Step 3: Do some searching – and understand credentials: Now that you know the lay of the land cost-wise, start hunting. The directory at psychologytoday.com and goodtherapy.org are useful for learning about the therapists in your area and targeting your search. Many share bios, photos or short videos about themselves. You can search by issue, like “depression,” “addiction” or “marriage counseling,” or by type of therapy. You can also search by age, gender, ethnicity, language, sexuality, and insurance accepted.

Step 4: Assess if they’re a fit for you, personally and culturally: While it can be meaningful to work with a therapist from a similar background, Nguyen recommends prioritizing matching goals over race or ethnic group in your search – especially because the demand for therapy is so high right now.

Step 5: Reach out, and persist: It can be a struggle to find a provider with availability because therapists have been overwhelmed with demand since the pandemic. If you feel comfortable asking around your social circle, you might get some valuable recommendations. And if you have friends or relatives who work in mental health, consider telling them you’re looking. They might be able to reach out to their professional network, or point you to a resource you hadn’t considered. It’s an irony of the system that at a time when you need help, dogged effort might be required to find it. And when we are feeling distressed and overwhelmed, we don’t have the energy. It can actually be a great idea to ask for help finding help, she says. If you have a trusted friend who’s able to make some phone calls for you, even just to find out, you know, this clinician doesn’t have any availability, that can be a reasonable way to go. And if you are a friend or family member of somebody who’s really struggling, and if that’s something that you’re willing to offer to do, that may be really, really helpful to someone.

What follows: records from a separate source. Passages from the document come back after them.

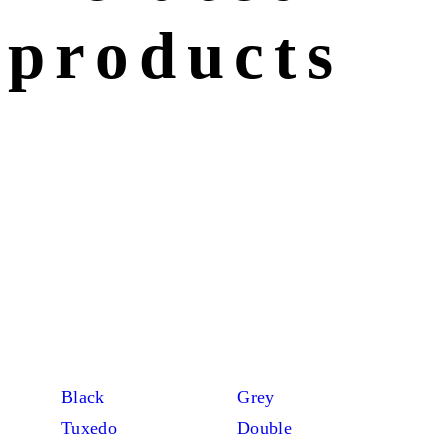
products
Black
Grey
Tuxedo
Double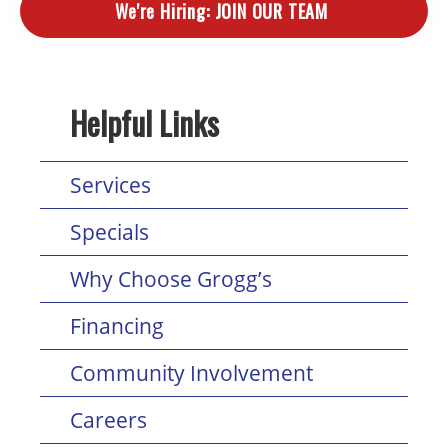
We're Hiring:
JOIN OUR TEAM
Helpful Links
Services
Specials
Why Choose Grogg’s
Financing
Community Involvement
Careers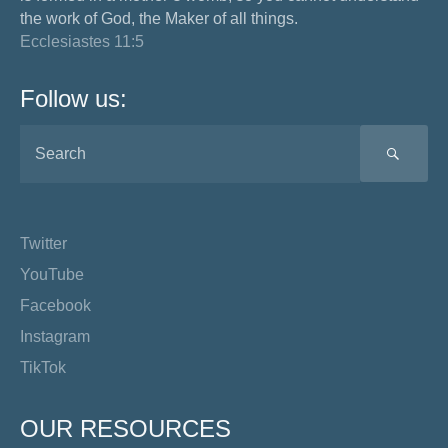
the work of God, the Maker of all things.
Ecclesiastes 11:5
Follow us:
SEA
Twitter
YouTube
Facebook
Instagram
TikTok
OUR RESOURCES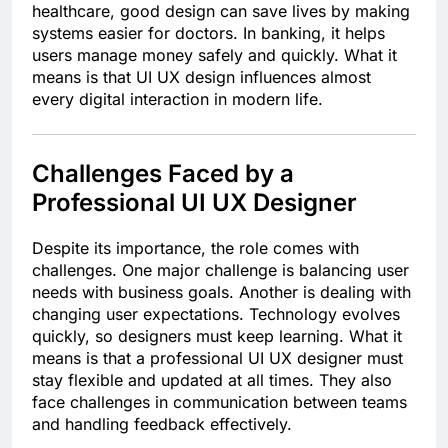
healthcare, good design can save lives by making
systems easier for doctors. In banking, it helps
users manage money safely and quickly. What it
means is that UI UX design influences almost
every digital interaction in modern life.
Challenges Faced by a
Professional UI UX Designer
Despite its importance, the role comes with
challenges. One major challenge is balancing user
needs with business goals. Another is dealing with
changing user expectations. Technology evolves
quickly, so designers must keep learning. What it
means is that a professional UI UX designer must
stay flexible and updated at all times. They also
face challenges in communication between teams
and handling feedback effectively.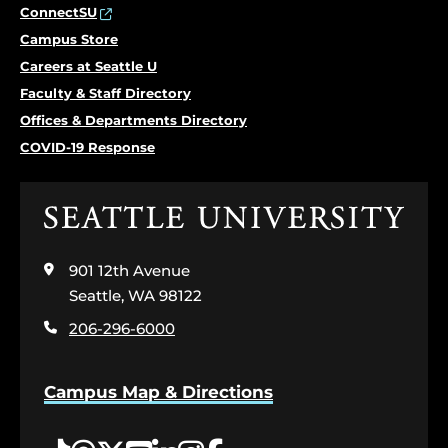
ConnectSU
Campus Store
Careers at Seattle U
Faculty & Staff Directory
Offices & Departments Directory
COVID-19 Response
Click
to
visit
901 12th Avenue
the
home
Seattle, WA 98122
page
206-296-6000
Campus Map & Directions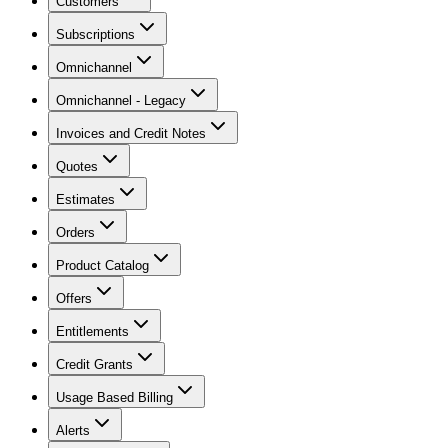
Customers
Subscriptions
Omnichannel
Omnichannel - Legacy
Invoices and Credit Notes
Quotes
Estimates
Orders
Product Catalog
Offers
Entitlements
Credit Grants
Usage Based Billing
Alerts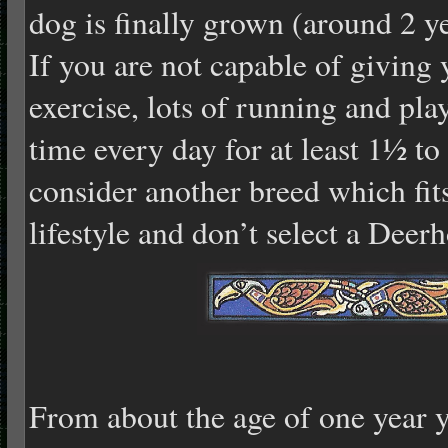
dog is finally grown (around 2 yea
If you are not capable of giving
exercise, lots of running and pla
time every day for at least 1½ to 
consider another breed which fits
lifestyle and don’t select a Deer
From about the age of one year y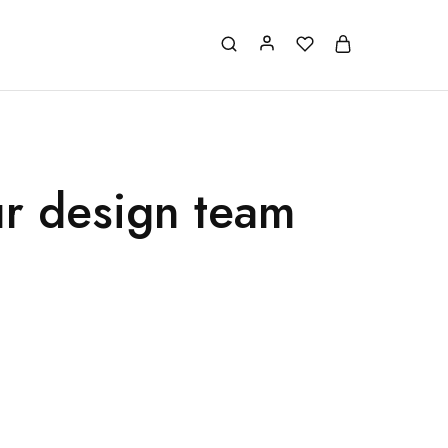
ur design team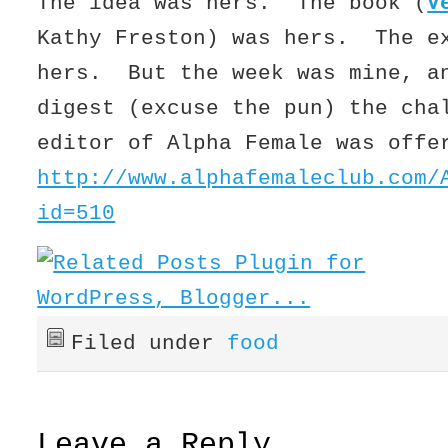
The idea was hers. The book (
V
Kathy Freston) was hers. The e
hers. But the week was mine, a
digest (excuse the pun) the cha
editor of Alpha Female was offe
http://www.alphafemaleclub.com/
id=510
Filed under
food
Leave a Reply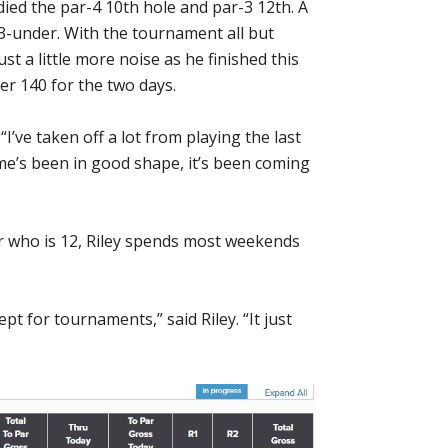
died the par-4 10th hole and par-3 12th. A
3-under. With the tournament all but
st a little more noise as he finished this
er 140 for the two days.
. “I’ve taken off a lot from playing the last
me’s been in good shape, it’s been coming
r who is 12, Riley spends most weekends
pt for tournaments,” said Riley. “It just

Step 6: Interview a prospective therapist: There’s a limit to how much you can learn about a person online or second-hand. Some therapists offer brief consultations for free, typically about 15 minutes. You’ll probably want to know about their past experience and expertise, and their experience dealing with the kinds of issues you’re facing. Questions can be open ended, like ‘Can you tell me about your experience working with adult ADHD?’ You may also ask questions about length of therapy, or number of sessions, if you can expect to see gains after a certain amount of time, what might therapy look like, and so on.

Step 7: Try at least three to five sessions: After a first appointment, if you think you might be able to work with this therapist, give it three to five sessions to see if the fit is right. Some discomfort is normal, especially if this is your first time in therapy. But early on you can kind of tell, is this a person that I can slowly let into my life? Do I feel like I can be honest with myself and be honest with them?